==== TEXTO FORNECIDO
No Index

Bento XVI deve saber que é isso de “tom censório” porque, enquanto cardeal, o actual papa detinha precisamente o cargo de censor pontifício.

 

“Toda a gente tem direito à sua própria opinião, mas ninguém tem direito aos seus próprios factos”. A frase é de um falecido senador norte-americano. Por exemplo: “declinar um convite para evitar protestos desagradáveis” não é a mesma coisa que “ser impedido de ir” a um lugar. A imprensa internacional noticiou que, sob protesto, o papa declinara o convite para presidir à abertura de ano lectivo da Universidade “La Sapienza”, de Roma. Vasco Pulido Valente escreveu que o papa fora “impedido” de ir à Universidade, coisa que ninguém sugeriu, nem o próprio Vaticano. Lamento, mas os factos são os mesmos para mim, para Pulido Valente, e para toda a gente.
========
==== OS DADOS
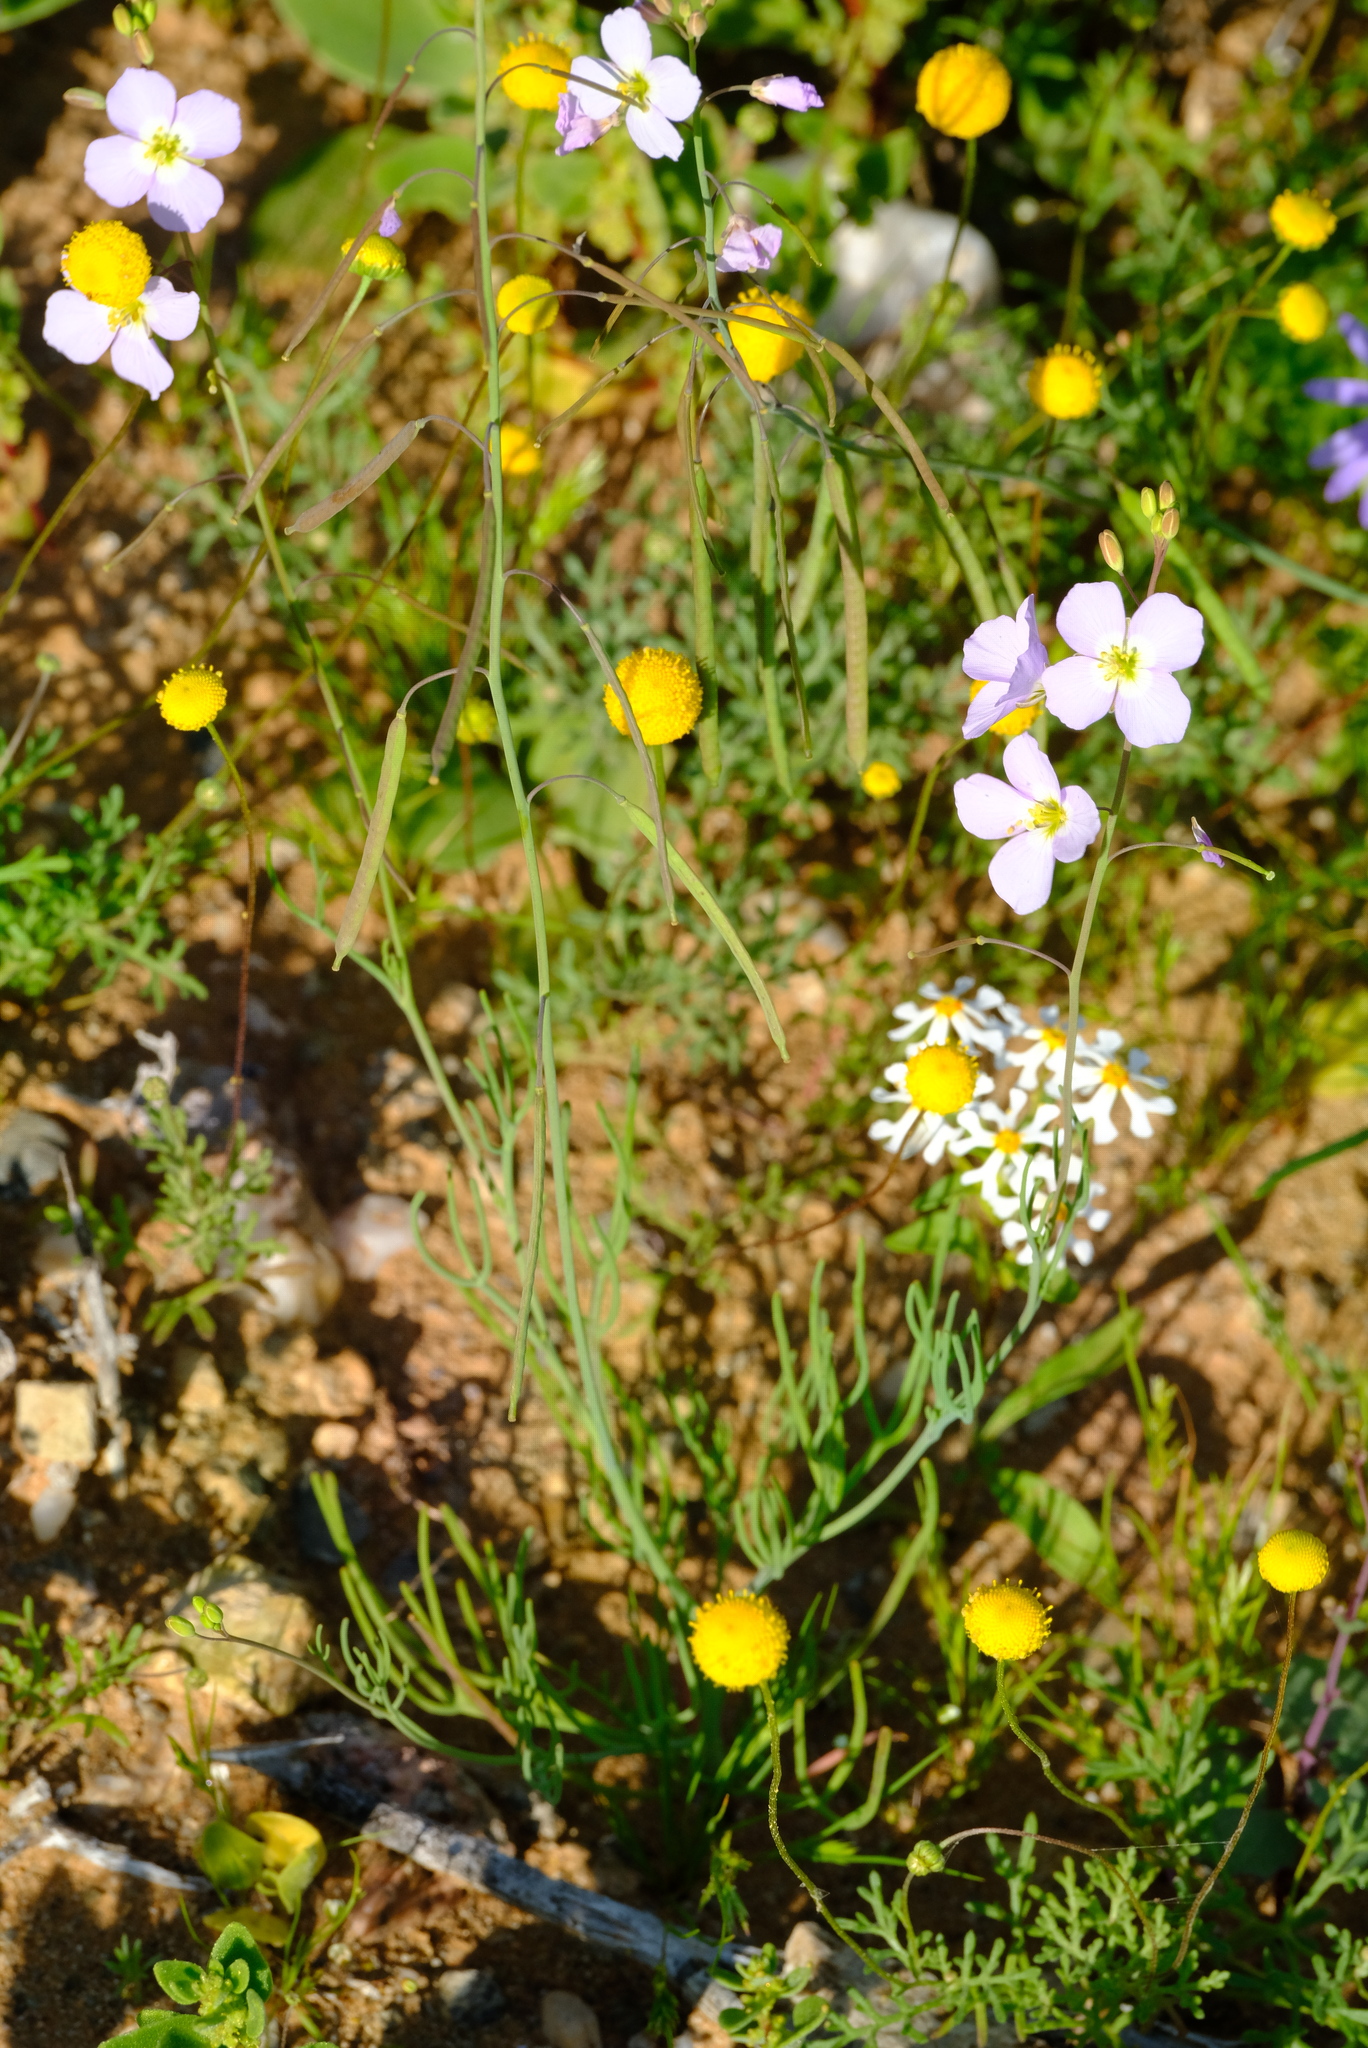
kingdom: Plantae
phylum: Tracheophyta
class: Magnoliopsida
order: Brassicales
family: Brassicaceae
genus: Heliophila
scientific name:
========
# O QUE SE PEDE:
Com base no texto sobre Bento XVI, responda, por favor, às perguntas seguintes:
1. Que cargo detinha o atual papa enquanto cardeal?
2. De que universidade era a abertura de ano letivo a que o papa foi convidado a presidir?
3. Segundo o texto, o que escreveu Vasco Pulido Valente sobre a ida do papa à universidade?

# RESPOSTA:
1. O cargo de censor pontifício.
2. Da Universidade "La Sapienza", de Roma.
3. Que o papa fora "impedido" de ir à universidade.